🤖 AI Summary
To address the degradation in generation quality of DDIM sampling under low-step regimes, this work proposes replacing the standard Gaussian backward transition kernel with a moment-matching Gaussian Mixture Model (GMM), constrained solely by first- and second-order central moments for efficient distribution approximation. This is the first integration of moment-matching GMM into the DDIM framework—requiring no additional network parameters or extra training overhead. On ImageNet 256×256, our method achieves an FID of 6.94 (a 3.21 improvement) and an Inception Score of 207.85 (a 11.12 gain) using only 10 sampling steps, significantly outperforming the DDIM baseline.
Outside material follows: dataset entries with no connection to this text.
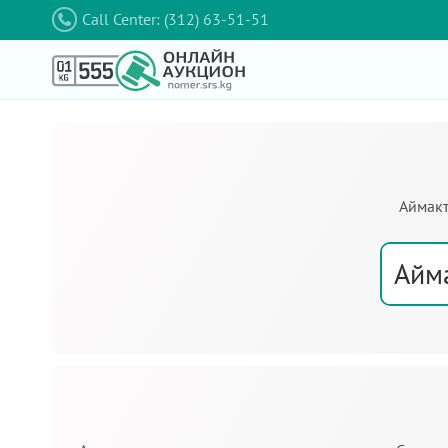
Call Center: (312) 63-51-51
Аймакт
Айм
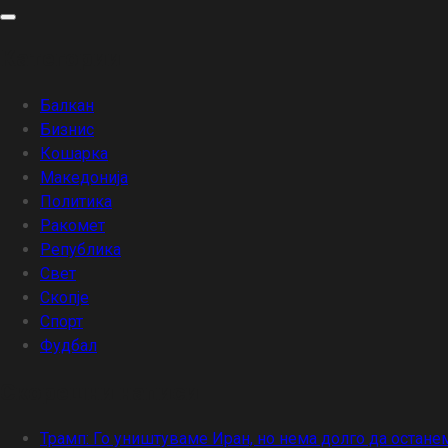
Skip
to
Категории
content
Балкан
Бизнис
Кошарка
Македонија
Политика
Ракомет
Република
Свет
Скопје
Спорт
Фудбал
Скорешни написи
Трамп: Го уништуваме Иран, но нема долго да остане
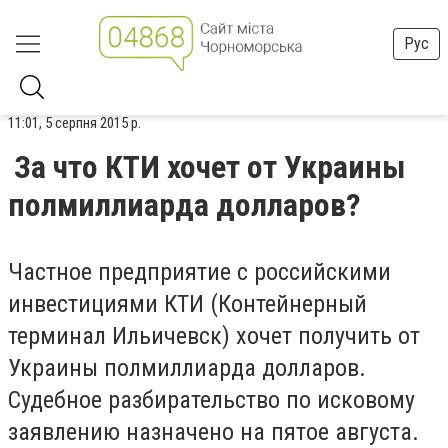
Рус
11:01, 5 серпня 2015 р.
За что КТИ хочет от Украины
полмиллиарда долларов?
Частное предприятие с российскими
инвестициями КТИ (Контейнерный
терминал Ильичевск) хочет получить от
Украины полмиллиарда долларов.
Судебное разбирательство по исковому
заявлению назначено на пятое августа.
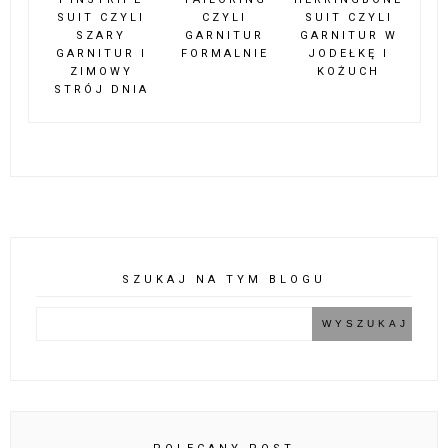
SUIT CZYLI
CZYLI
SUIT CZYLI
SZARY
GARNITUR
GARNITUR W
GARNITUR I
FORMALNIE
JODEŁKĘ I
ZIMOWY
KOŻUCH
STRÓJ DNIA
SZUKAJ NA TYM BLOGU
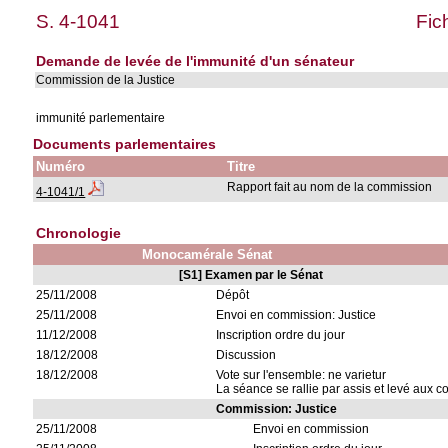
S. 4-1041
Fic
Demande de levée de l'immunité d'un sénateur
Commission de la Justice
immunité parlementaire
Documents parlementaires
Numéro
Titre
Rapport fait au nom de la commission
4-1041/1
Chronologie
Monocamérale Sénat
[S1] Examen par le Sénat
25/11/2008
Dépôt
25/11/2008
Envoi en commission: Justice
11/12/2008
Inscription ordre du jour
18/12/2008
Discussion
18/12/2008
Vote sur l'ensemble: ne varietur
La séance se rallie par assis et levé aux c
Commission: Justice
25/11/2008
Envoi en commission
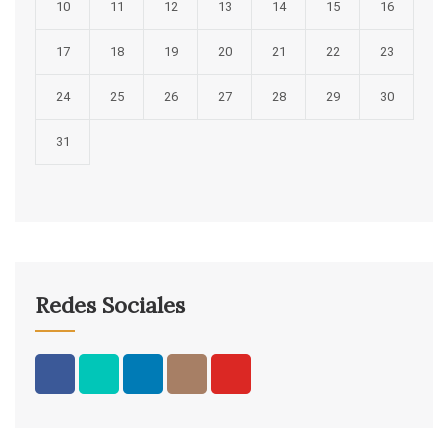
10
11
12
13
14
15
16
17
18
19
20
21
22
23
24
25
26
27
28
29
30
31
Redes Sociales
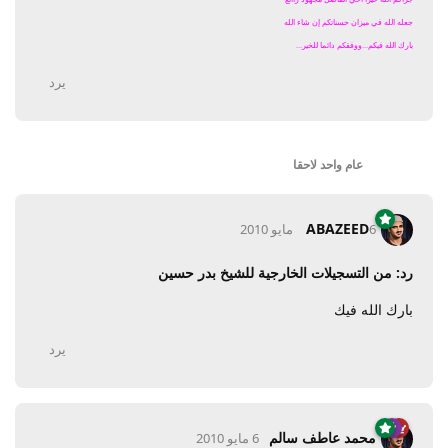
جعله الله في ميزان حسناتكم إن شاء الله
بارك الله فيكم...ووفقكم دائما للخير...
يرد
عام واحد
لاحقا
ABAZEED
6 مايو 2010
رد: من التسجيلات الخارجية للشيخ بدر حسين
بارك الله فيك
يرد
محمد عاطف سالم
6 مايو 2010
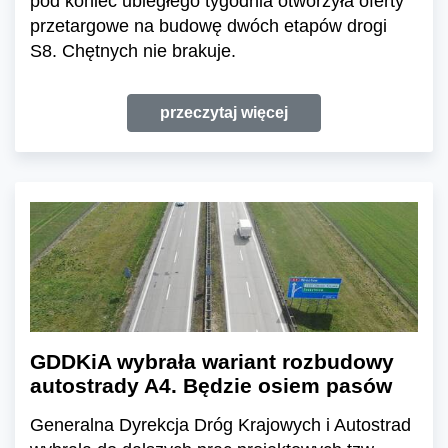
pod koniec ubiegłego tygodnia otworzyła oferty
przetargowe na budowę dwóch etapów drogi
S8. Chętnych nie brakuje.
przeczytaj więcej
GDDKiA wybrała wariant rozbudowy
autostrady A4. Będzie osiem pasów
Generalna Dyrekcja Dróg Krajowych i Autostrad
The approach combines theoretical elegance—rooted in moment-based distribution matching—with practical efficiency, offering a novel paradigm for accelerating diffusion model inference without compromising sample quality.
📝 Abstract
We propose using a Gaussian Mixture Model (GMM) as reverse transition operator (kernel) within the Denoising Diffusion Implicit Models (DDIM) framework, which is one of the most widely used approaches for accelerated sampling from pre-trained Denoising Diffusion Probabilistic Models (DDPM). Specifically we match the first and second order central moments of the DDPM forward marginals by constraining the parameters of the GMM. We see that moment matching is sufficient to obtain samples with equal or better quality than the original DDIM with Gaussian kernels. We provide experimental results with unconditional models trained on CelebAHQ and FFHQ and class-conditional models trained on ImageNet datasets respectively. Our results suggest that using the GMM kernel leads to significant improvements in the quality of the generated samples when the number of sampling steps is small, as measured by FID and IS metrics. For example on ImageNet 256x256, using 10 sampling steps, we achieve a FID of 6.94 and IS of 207.85 with a GMM kernel compared to 10.15 and 196.73 respectively with a Gaussian kernel.